Así como en cada transmisión se reafirman o empiezan a generar lazos y adhesiones, también se asumen algunas cargas del pasado. Al llegar Patricio Aylwin al poder el ahora rey emérito de España no pudo contener una notable frase, por cierto, muy poco protocolar, a la entrada del Congreso Nacional: “el vuestro tenía peor gusto que el nuestro” en referencia a la cuestionable estética del edificio del Legislativo. Tanto mármol, tanto espacio vacío…una arquitectura pretenciosa, como el franquista Valle de los Caídos. Como sea, eso solo grafica las cargas simbólicas que enfrenta todo nuevo gobierno, aunque las reales son las que verdaderamente importan.

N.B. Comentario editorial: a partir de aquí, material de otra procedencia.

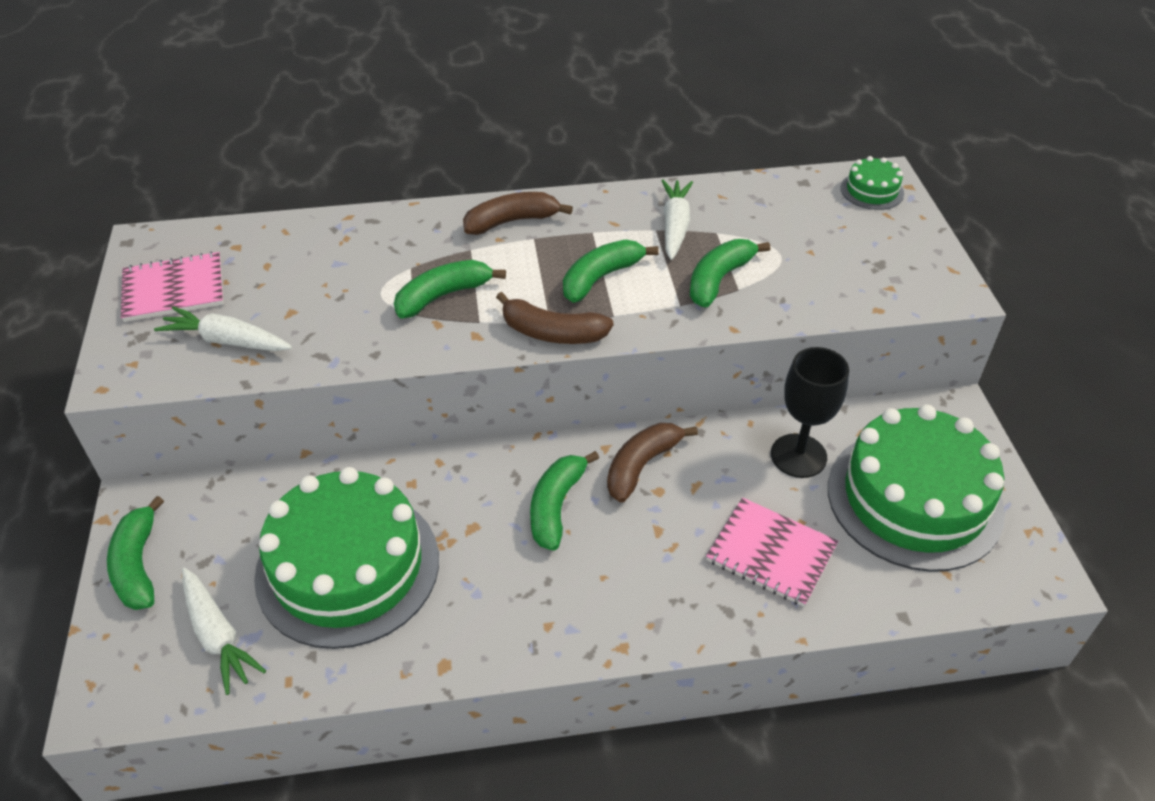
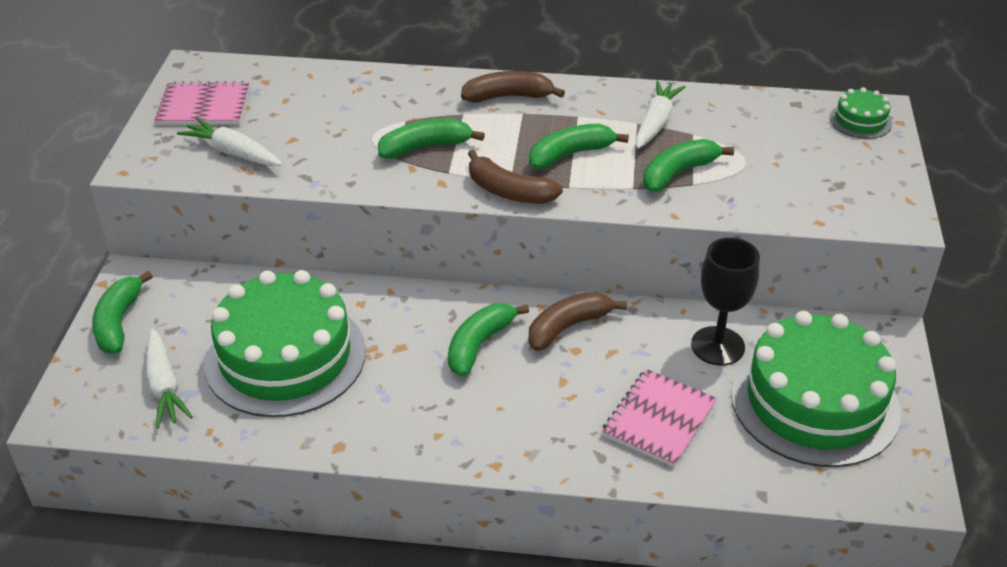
camera: 15 degrees right, 5 degrees down
(771, 553) = (659, 419): pink notebook -> pink notebook turned 75 degrees clockwise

Agamenón encabeza la flota para guerrear contra los troyanos, pero a mitad de camino debe ofrecer a su hija Ifigenia como sacrificio a los dioses como único recurso para lograr vientos favorables. “No hay ningún rumor ni de pájaros ni de mar. Los silencios del viento dominan este estrecho de Euripo”. La clave de la tragedia griega es llevar las cosas al extremo, a lo intolerable, pero en el trasfondo lo relevante es que el poder siempre reclama algo, una parte de sí mismo, por algo los presidentes tienden a salir con bastante más años encima. Los gobiernos sueñan con partir con la cancha abierta, pero al cabo ocurre lo que lamenta Agamenón: “…me duelo de no poder hacer lo que quiero”.

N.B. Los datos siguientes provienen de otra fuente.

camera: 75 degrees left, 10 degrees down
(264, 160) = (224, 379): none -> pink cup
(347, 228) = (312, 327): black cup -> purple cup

Para algunos lo anterior resulta en una sentencia trágica, a menos que exista un equilibrio consciente entre lo que se quiere y se puede. Da la impresión que el Presidente Boric tiene bastante claro ese aspecto, aunque ciertas izquierdas lo fustiguen por el nombramiento de Mario Marcel en el Ministerio de Hacienda, desconociendo u obviando que probablemente fue la decisión más meditada en el diseño del gabinete.
El primer año de gobierno, en especial de éste que asume, requerirá de políticas sociales muy afinadas y reconocibles. No hay tiempo para esperar una reforma tributaria cuya discusión y puesta en marcha solo aplicará en la segunda etapa del mandato. Dicho eso, la prioridad tendrá que venir en reasignar el gasto fiscal, probablemente terminar con exenciones tributarias y algún crédito externo. Seguramente también el nuevo gobierno se encontrará con sorpresas como sobredotaciones en reparticiones públicas, sueldos inflados y plantas amañadas.
Con todas las dificultades de la transición a veces parece que el pasado era más simple. Ahora todo es urgente, perentorio y termina ligado entre sí: medioambiente, cambios en el mercado laboral, sostenibilidad, automatización, conflictos, delincuencia, crisis institucional y un largo etcétera. Un mundo de dificultades y mucho terreno nuevo. Pese a todo, pienso que Agamenón se detendría en una esquina del gran Buenos Aires y, aun considerando todos los desafíos mencionados, no dudaría en advertir que el mayor cuidado recae en la “volubilidad de los hombres”. Pero son palabras al viento, finalmente es apenas un loco que repite su soliloquio y gesticula mientras transita por las calles.